## EXERCISE TASKS
1. Answer these from the text on functional resumes:
(a) Which certification does it give as an example?
(b) What adjacent fields does it list for career changers?
(c) What should skills in a functional resume always be tied to?
2. In the text on functional resumes, retype the stretch from "A functional format" through "control manager title.".
3. Extend the text on functional resumes, picking up after its final sentence.

## EXTRACTED TEXT
A functional format strips away the timeline and context that hiring managers need to evaluate how you built your inventory management competencies, making it harder to verify the depth and relevance of your experience.

  • Career changers moving from adjacent fields (e.g., retail management, logistics coordination, or procurement) who have inventory-related skills but no direct inventory control manager title.
  • Candidates with resume gaps who still completed relevant certifications (such as APICS CPIM) or freelance inventory consulting during those periods.
  • Recent graduates with internship or project-based inventory experience but limited full-time work history.
Functional resumes often trigger skepticism from recruiters and can perform poorly in applicant tracking systems, so avoid this format if you have any consistent, relevant work history to show—even in a related role. Skills listed in a functional resume should always be tied to specific projects, metrics, or outcomes rather than presented as standalone claims.

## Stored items
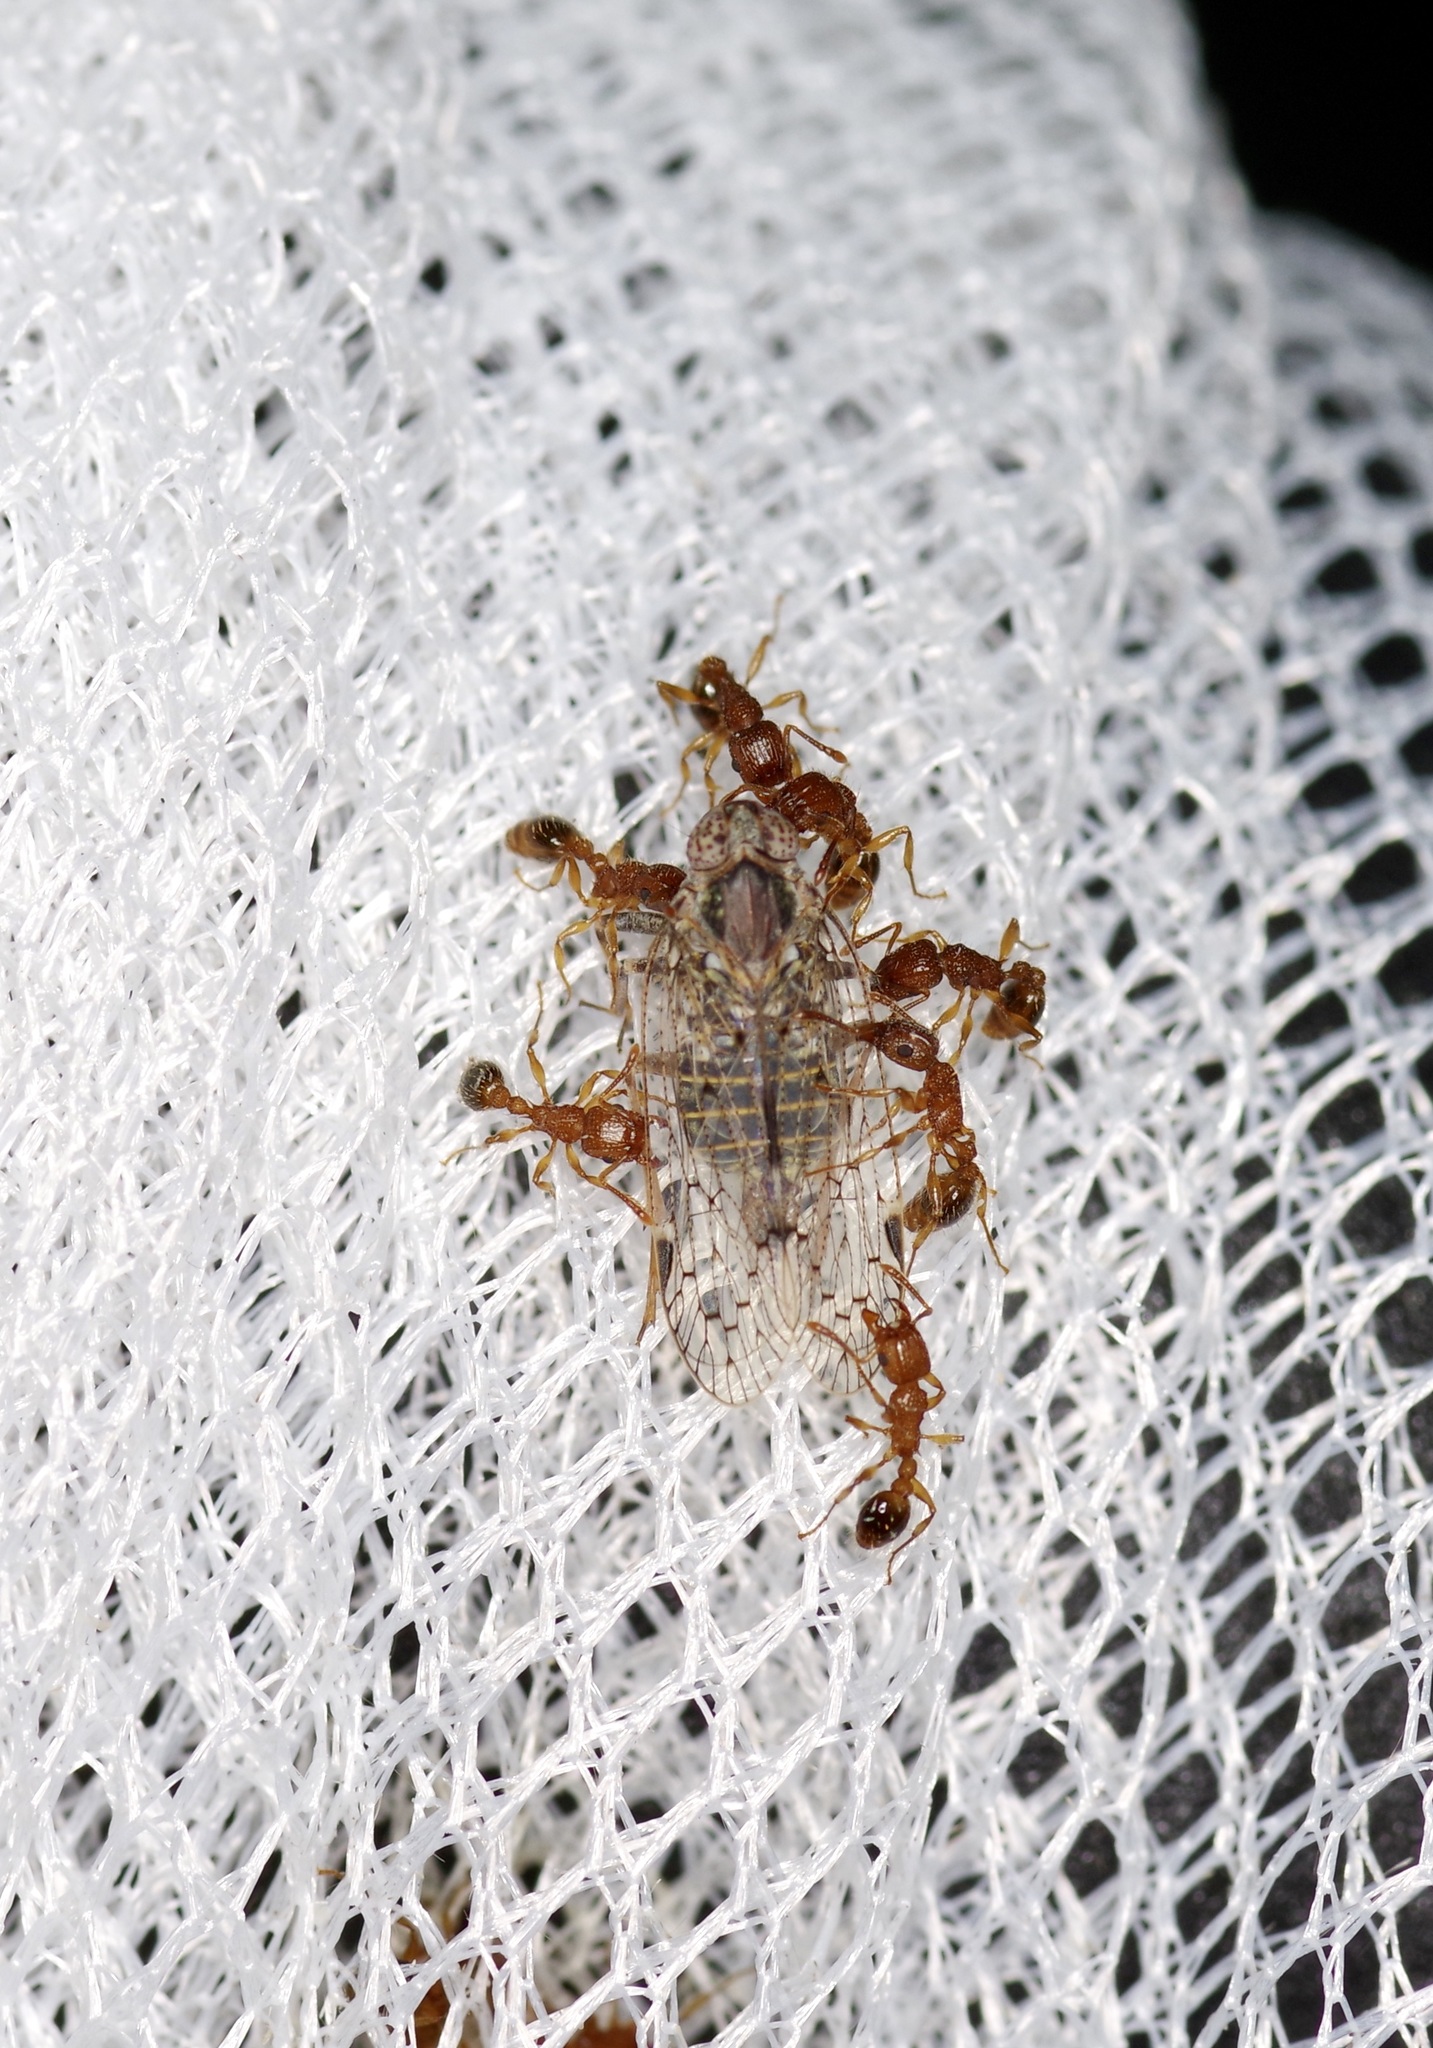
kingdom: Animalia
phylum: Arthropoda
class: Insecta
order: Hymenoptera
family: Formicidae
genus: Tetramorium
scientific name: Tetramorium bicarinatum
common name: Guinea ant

## TASK RESULTS
1.
(a) APICS CPIM
(b) Retail management, logistics coordination, and procurement
(c) Specific projects, metrics, or outcomes

2.
A functional format strips away the timeline and context that hiring managers need to evaluate how you built your inventory management competencies, making it harder to verify the depth and relevance of your experience.

  • Career changers moving from adjacent fields (e.g., retail management, logistics coordination, or procurement) who have inventory-related skills but no direct inventory control manager title.

3.
With your format established, the next step is filling it with the right sections that showcase your qualifications as an inventory control manager.

What sections should go on a inventory control manager resume

Recruiters expect to see clear proof that you can reduce inventory errors, improve accuracy, and control costs across the supply chain. Understanding which resume sections to include ensures you present that proof effectively.

Use this structure for maximum clarity:

  • Header
  • Summary
  • Experience
  • Skills
  • Projects
  • Education
  • Certifications
  • Optional sections: Awards, Leadership, Languages

Strong experience bullets should emphasize measurable impact, operational scope, and results such as accuracy gains, shrink reduction, cycle count performance, and cost savings.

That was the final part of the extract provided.